I will do the same of exporting my current settings before I look into doing the process you have described. Once again for the purpose of learning.
However, neither are a priority and both may be unnecessary as I have made more setup progress.
I have managed to get the Wi-Fi to co-operate quite well where all of my phones, smart devices (home security system), and the other IOT devices (smart outlets and temperature monitors) have been able to connect to my 5Ghz, 2Ghz, and a Slave 2GHz networks respectively. I plan to set up a Slave 5Ghz network for guests to use so that I do not have to hand out my primary 5Ghz password to family, friends, or otherwise.

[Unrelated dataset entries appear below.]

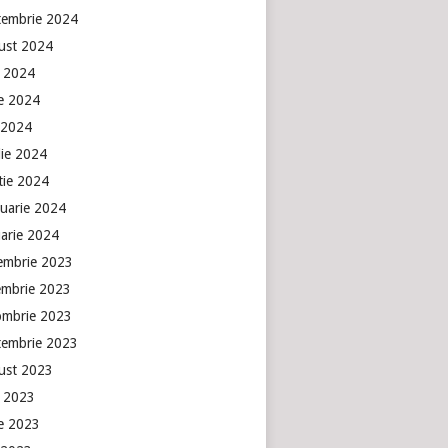
tembrie 2024
ust 2024
e 2024
ie 2024
 2024
lie 2024
tie 2024
ruarie 2024
uarie 2024
embrie 2023
embrie 2023
ombrie 2023
tembrie 2023
ust 2023
e 2023
ie 2023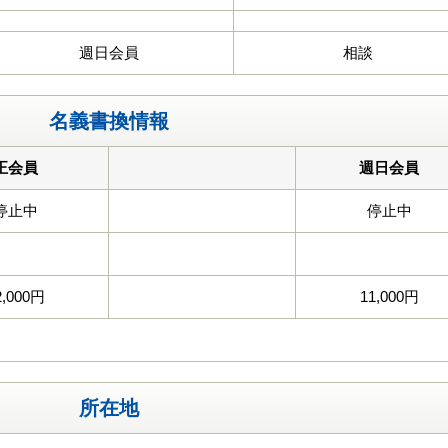
週日会員
相談
名義書換情報
正会員
週日会員
停止中
停止中
2,000円
11,000円
所在地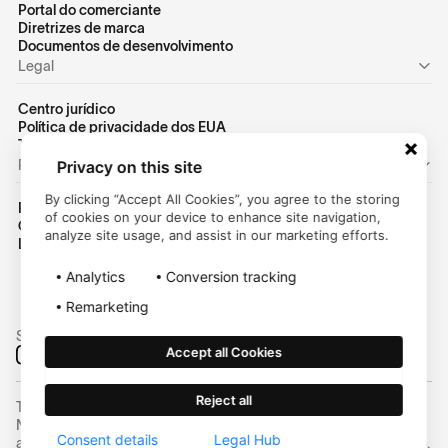
Portal do comerciante
Diretrizes de marca
Documentos de desenvolvimento
Legal
Centro jurídico
Política de privacidade dos EUA
Termos de uso dos EUA
Pessoal
Privacy on this site
By clicking “Accept All Cookies”, you agree to the storing
Página inicial do consumidor
of cookies on your device to enhance site navigation,
Centro de ajuda
analyze site usage, and assist in our marketing efforts.
Login do cliente
Analytics
Conversion tracking
Remarketing
Siga-nos nas redes sociais:
Accept all Cookies
Reject all
Trustly, Inc. é responsável pela Trustly Payments na Carolina do
Norte. A Trustly não é uma empresa fiduciária e não está
Consent details
Legal Hub
aprovada para conduzir negócios fiduciários em nenhum estado.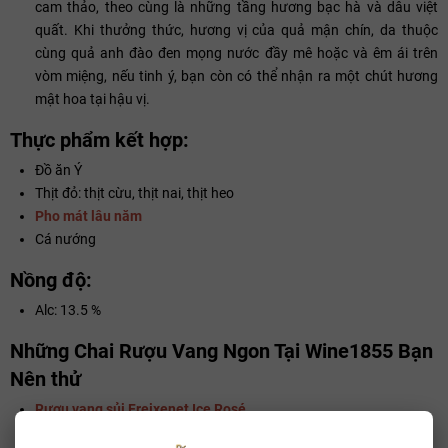
cam thảo, theo cùng là những tầng hương bạc hà và dâu việt
quất. Khi thưởng thức, hương vị của quả mận chín, da thuộc
cùng quả anh đào đen mọng nước đầy mê hoặc và êm ái trên
vòm miệng, nếu tinh ý, bạn còn có thể nhận ra một chút hương
mật hoa tại hậu vị.
Thực phẩm kết hợp:
Đồ ăn Ý
Thịt đỏ: thịt cừu, thịt nai, thịt heo
Pho mát lâu năm
Cá nướng
Nồng độ:
Alc: 13.5 %
Những Chai Rượu Vang Ngon Tại Wine1855 Bạn
Nên thử
Rượu vang sủi Freixenet Ice Rosé
Rượu vang Chile Santa Carolina Vistana Chardonnay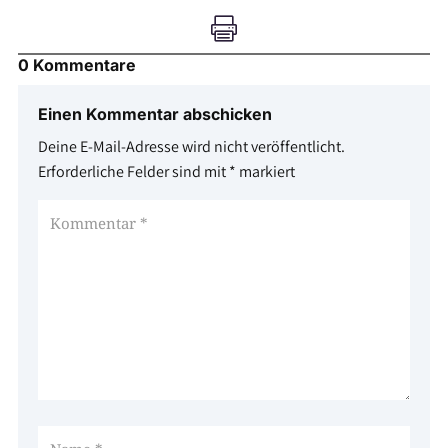

0 Kommentare
Einen Kommentar abschicken
Deine E-Mail-Adresse wird nicht veröffentlicht.
Erforderliche Felder sind mit
*
markiert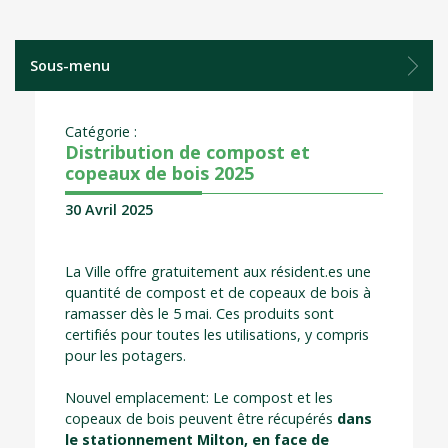
Sous-menu
Catégorie :
Distribution de compost et
copeaux de bois 2025
30 Avril 2025
La Ville offre gratuitement aux résident.es une
quantité de compost et de copeaux de bois à
ramasser dès le 5 mai. Ces produits sont
certifiés pour toutes les utilisations, y compris
pour les potagers.
Nouvel emplacement: Le compost et les
copeaux de bois peuvent être récupérés
dans
le stationnement Milton, en face de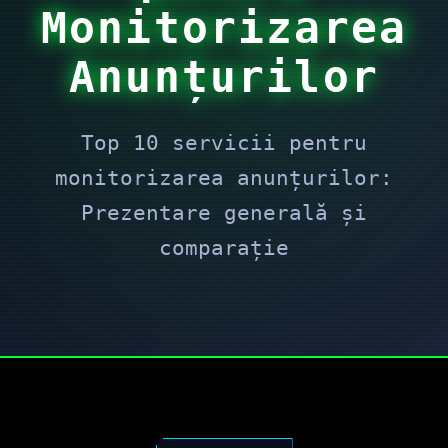
Monitorizarea
Anunțurilor
Top 10 servicii pentru
monitorizarea anunțurilor:
Prezentare generală și
comparație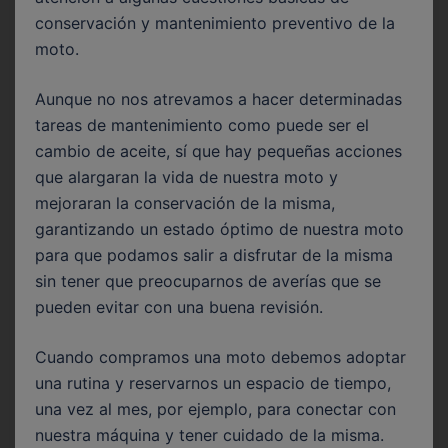
conservación y mantenimiento preventivo de la
moto.
Aunque no nos atrevamos a hacer determinadas
tareas de mantenimiento como puede ser el
cambio de aceite, sí que hay pequeñas acciones
que alargaran la vida de nuestra moto y
mejoraran la conservación de la misma,
garantizando un estado óptimo de nuestra moto
para que podamos salir a disfrutar de la misma
sin tener que preocuparnos de averías que se
pueden evitar con una buena revisión.
Cuando compramos una moto debemos adoptar
una rutina y reservarnos un espacio de tiempo,
una vez al mes, por ejemplo, para conectar con
nuestra máquina y tener cuidado de la misma.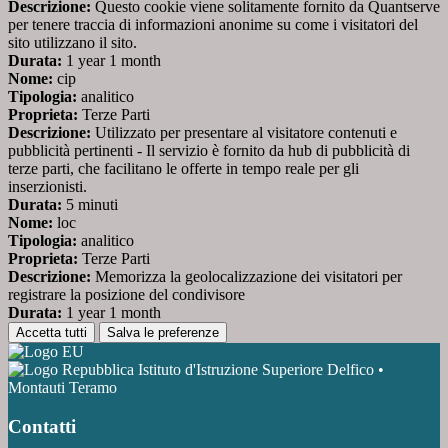
Descrizione:
Questo cookie viene solitamente fornito da Quantserve
per tenere traccia di informazioni anonime su come i visitatori del
sito utilizzano il sito.
Durata:
1 year 1 month
Nome:
cip
Tipologia:
analitico
Proprieta:
Terze Parti
Descrizione:
Utilizzato per presentare al visitatore contenuti e
pubblicità pertinenti - Il servizio è fornito da hub di pubblicità di
terze parti, che facilitano le offerte in tempo reale per gli
inserzionisti.
Durata:
5 minuti
Nome:
loc
Tipologia:
analitico
Proprieta:
Terze Parti
Descrizione:
Memorizza la geolocalizzazione dei visitatori per
registrare la posizione del condivisore
Durata:
1 year 1 month
Accetta tutti
Salva le preferenze
Istituto d'Istruzione Superiore Delfico •
Montauti Teramo
Contatti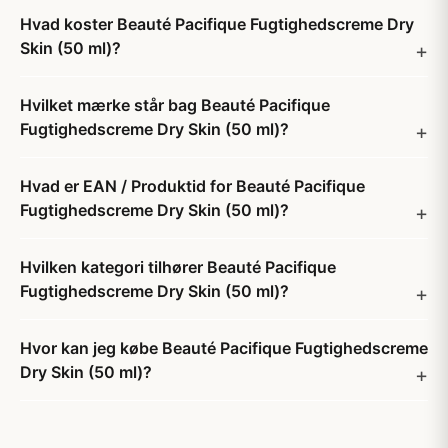
Hvad koster Beauté Pacifique Fugtighedscreme Dry
Skin (50 ml)?
Hvilket mærke står bag Beauté Pacifique
Fugtighedscreme Dry Skin (50 ml)?
Hvad er EAN / Produktid for Beauté Pacifique
Fugtighedscreme Dry Skin (50 ml)?
Hvilken kategori tilhører Beauté Pacifique
Fugtighedscreme Dry Skin (50 ml)?
Hvor kan jeg købe Beauté Pacifique Fugtighedscreme
Dry Skin (50 ml)?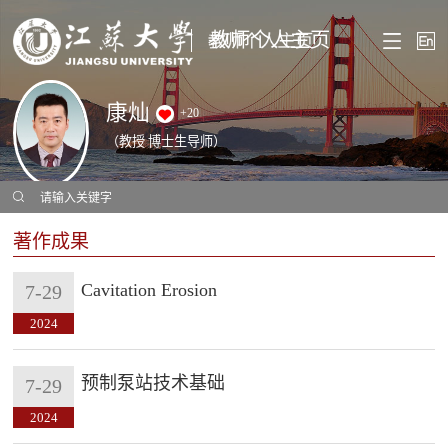
教师个人主页
康灿
+
20
（教授 博士生导师）
著作成果
Cavitation Erosion
7-29
2024
预制泵站技术基础
7-29
2024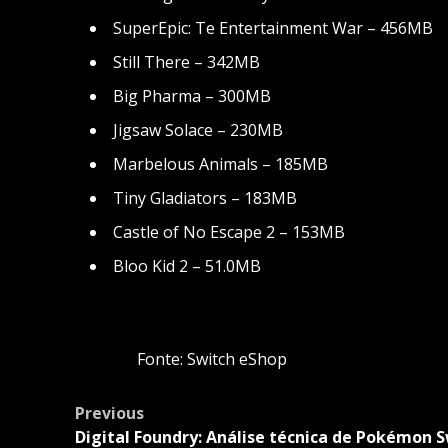
SuperEpic: Te Entertainment War – 456MB
Still There – 342MB
Big Pharma – 300MB
Jigsaw Solace – 230MB
Marbelous Animals – 185MB
Tiny Gladiators – 183MB
Castle of No Escape 2 – 153MB
Bloo Kid 2 – 51.0MB
Fonte: Switch eShop
Post
Previous
navigation
Digital Foundry: Análise técnica de Pokémon 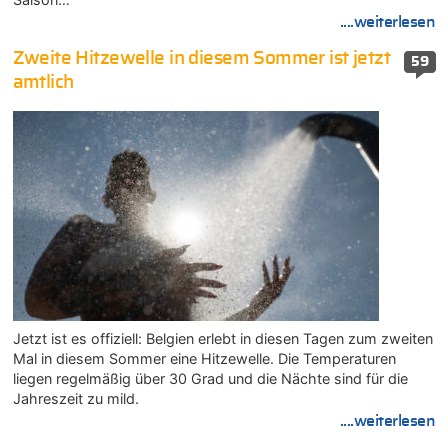
....weiterlesen
Zweite Hitzewelle in diesem Sommer ist jetzt
59
amtlich
Jetzt ist es offiziell: Belgien erlebt in diesen Tagen zum zweiten
Mal in diesem Sommer eine Hitzewelle. Die Temperaturen
liegen regelmäßig über 30 Grad und die Nächte sind für die
Jahreszeit zu mild.
....weiterlesen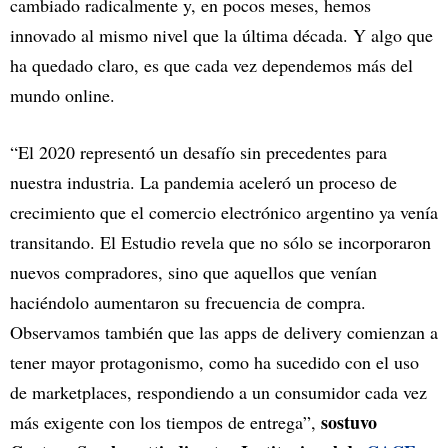
cambiado radicalmente y, en pocos meses, hemos
innovado al mismo nivel que la última década. Y algo que
ha quedado claro, es que cada vez dependemos más del
mundo online.
“El 2020 representó un desafío sin precedentes para
nuestra industria. La pandemia aceleró un proceso de
crecimiento que el comercio electrónico argentino ya venía
transitando. El Estudio revela que no sólo se incorporaron
nuevos compradores, sino que aquellos que venían
haciéndolo aumentaron su frecuencia de compra.
Observamos también que las apps de delivery comienzan a
tener mayor protagonismo, como ha sucedido con el uso
de marketplaces, respondiendo a un consumidor cada vez
sostuvo
más exigente con los tiempos de entrega”,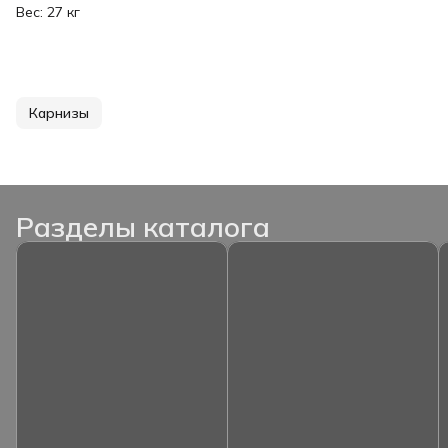
Вес: 27 кг
Карнизы
Разделы каталога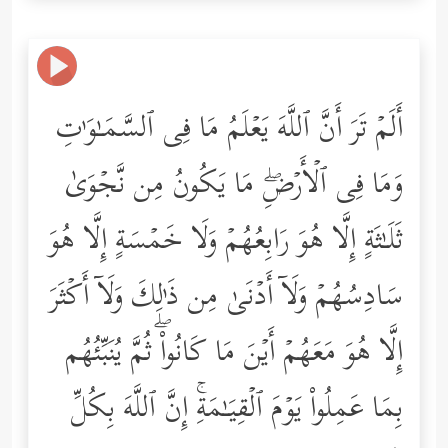
أَلَمۡ تَرَ أَنَّ ٱللَّهَ یَعۡلَمُ مَا فِی ٱلسَّمَـٰوَ ٰ⁠تِ
وَمَا فِی ٱلۡأَرۡضِۖ مَا یَكُونُ مِن نَّجۡوَىٰ
ثَلَـٰثَةٍ إِلَّا هُوَ رَابِعُهُمۡ وَلَا خَمۡسَةٍ إِلَّا هُوَ
سَادِسُهُمۡ وَلَاۤ أَدۡنَىٰ مِن ذَ ٰ⁠لِكَ وَلَاۤ أَكۡثَرَ
إِلَّا هُوَ مَعَهُمۡ أَیۡنَ مَا كَانُواْۖ ثُمَّ یُنَبِّئُهُم
بِمَا عَمِلُواْ یَوۡمَ ٱلۡقِیَـٰمَةِۚ إِنَّ ٱللَّهَ بِكُلِّ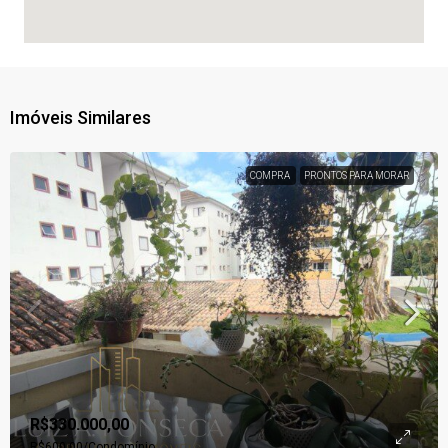
Imóveis Similares
COMPRA
PRONTOS PARA MORAR
R$330.000,00
R$600,00
/Condomínio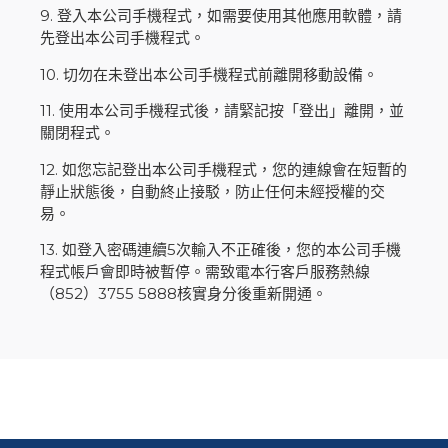
9. 登入本公司手機程式，如需要使用其他應用軟體，請
先登出本公司手機程式。
10. 切勿在未登出本公司手機程式前離開移動設備。
11. 使用本公司手機程式後，請緊記按「登出」離開，並
關閉程式。
12. 如您忘記登出本公司手機程式，您的連線會在短暫的
靜止狀態後，自動終止接駁，防止任何未經授權的交
易。
13. 如登入密碼連續5次輸入不正確後，您的本公司手機
程式帳戶會即時被暫停。需致電本行客戶服務熱線
（852）3755 5888核實身分後重新開通。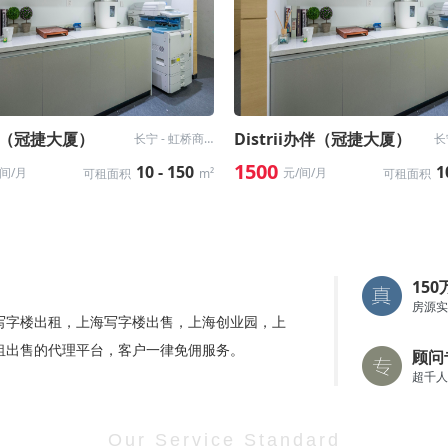
（冠捷大厦）
Distrii办伴（冠捷大厦）
长宁 - 虹桥商务区
1500
10 - 150
1
/间/月
元/间/月
可租面积
m²
可租面积
15
房源实
写字楼出租，上海写字楼出售，上海创业园，上
租出售的代理平台，客户一律免佣服务。
顾问
超千人
Our Service Standard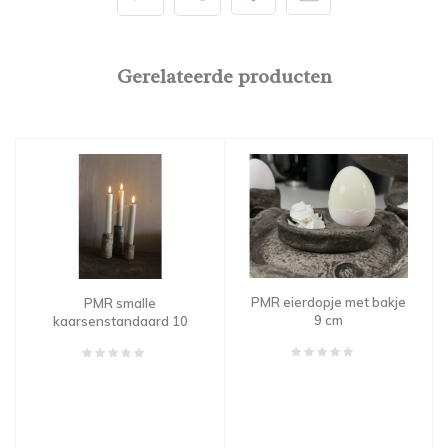
Gerelateerde producten
PMR eierdopje met bakje
PMR smalle
9 cm
kaarsenstandaard 10
cm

The exception being that my primary phone, which has data access, will often drop off of the 5Ghz and then have a DHCP validation error and can connect but with no internet. When this has happened to other devices it is typically when switching between the 5Ghz and 2Ghz networks to set up more IOT devices on the IOT Guest as the phone used for setup must be on the same Wi-Fi at the time for the IOT device to establish. However, for other devices I can always easily fix by rebooting that device or simply restarting the routers but this fix never works for my primary phone.
I will be working on setting up a vlan for the previously mentioned 4x Ubuntu 16 units that are on one unmanaged switch.
I will likely not respond unless some insight as to what is going on with my primary SIM card phone is provided or if I end up requiring some vlan help but I have multiple guides to follow and should be good.
Once again thank you for your time and assistance!